Regression Prediction

Image

Linear Regression - Bar Graph

Image

Using Linear Regression with the dataset, a view count in hundreds of thousands of views was predicted with each of the testing set videos. Predicted views are shown in blue and true views in red. More than half the time, 13 of 20 of the shown results, the predicted views were roughly 1/2 to 2x the number of true views

Linear Regression - Scatter Plot

Image

Using the same linear regression model as the bar graph, more testing data was used to show predicted vs actual view counts in tens of millions of views. The x-coordinate was the predicted view count and the y-coordinate was the actual.
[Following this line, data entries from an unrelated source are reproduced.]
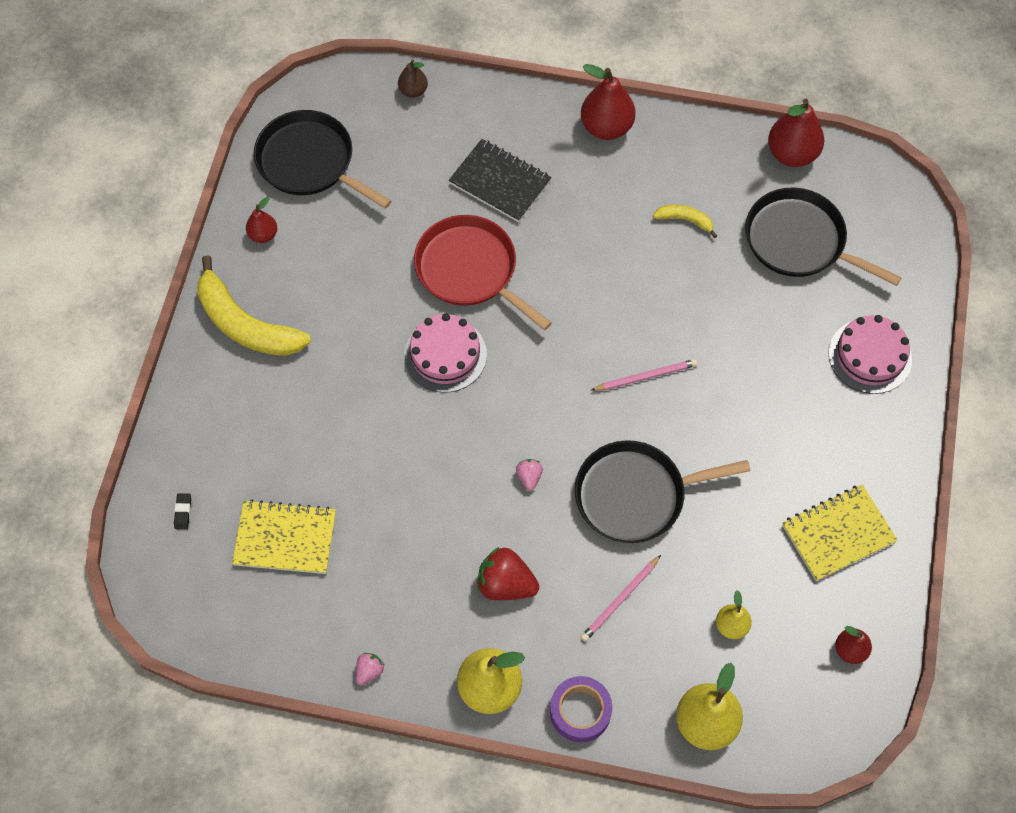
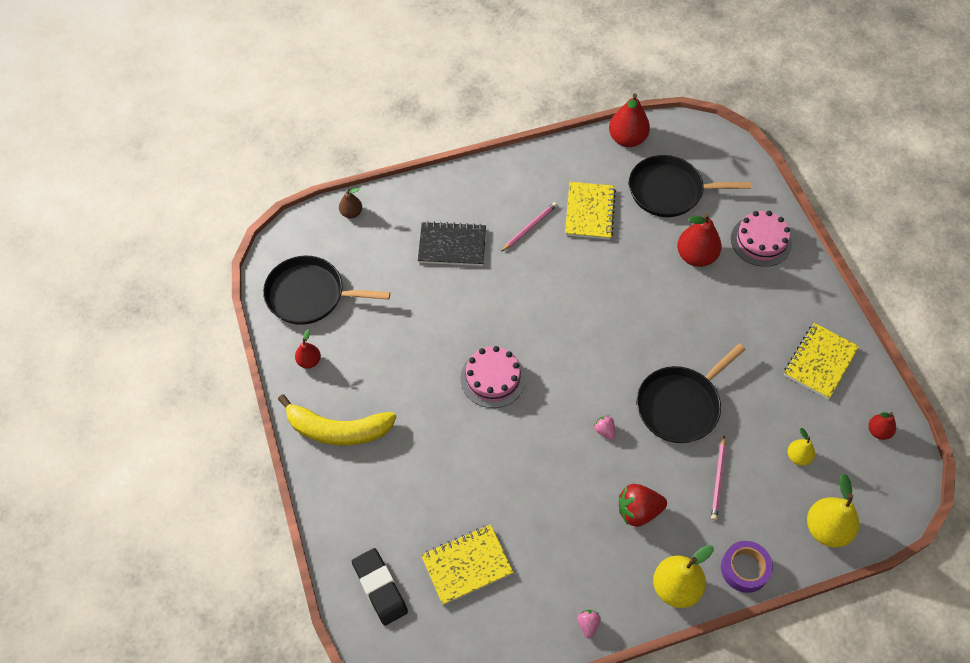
camera: 30 degrees left, 5 degrees down
black eraser [174,493,191,529] -> black eraser [352,548,408,625], size x2.42
red pan [414,215,552,330] -> none
red pear [581,64,635,140] -> red pear moved to [677,213,722,267]
pink pencil [591,359,698,391] -> pink pencil moved to [501,202,557,252]
yellow banana [653,205,717,238] -> yellow notebook [565,182,616,240]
Although not prefect, a correlation can be seen between the model-based prediciton and actual views.

Ridge Regression

Image

The dataset was modeled again using Ridge Regression this time. Views, in tens of millions, were predicted as indicated by the blue bar and true views were shown by the red bar. A times the model closely predicted true views, but sometime was off to by up to 4x, shown by the largest blue bar. However the prediction was often within ½ - 2x the actual number.

Conclusion

Our project leveraged several different supervised learning techniques to predict trending Youtube video view count. The linear/ridge regression, using only 2 features, and the random nature of view counts have certainly proved to have limited our accuracy, but nonetheless it’s enough to predict the relative trend of certain video’s view count in respect to some threshold, which may be enough for the video creators as they only need to know a minimum view count to better predict their pays.

Future work

Without question, our methodology can be improved. Although we had access to 40,000+ rows of data, access to more data/features would make our model more robust. With more data and using more than just the like/unlike features may help our model learn and hence improve the overall accuracy. Also, implementing similar predictions using deep learning neural networks may improve the results as well. Another approach is possibly to split data into chunks of video categories and to calculate within those chunks can be integrated into our approach, which may lead to more accurate predictions as the viewers of each video category may differ in behavior.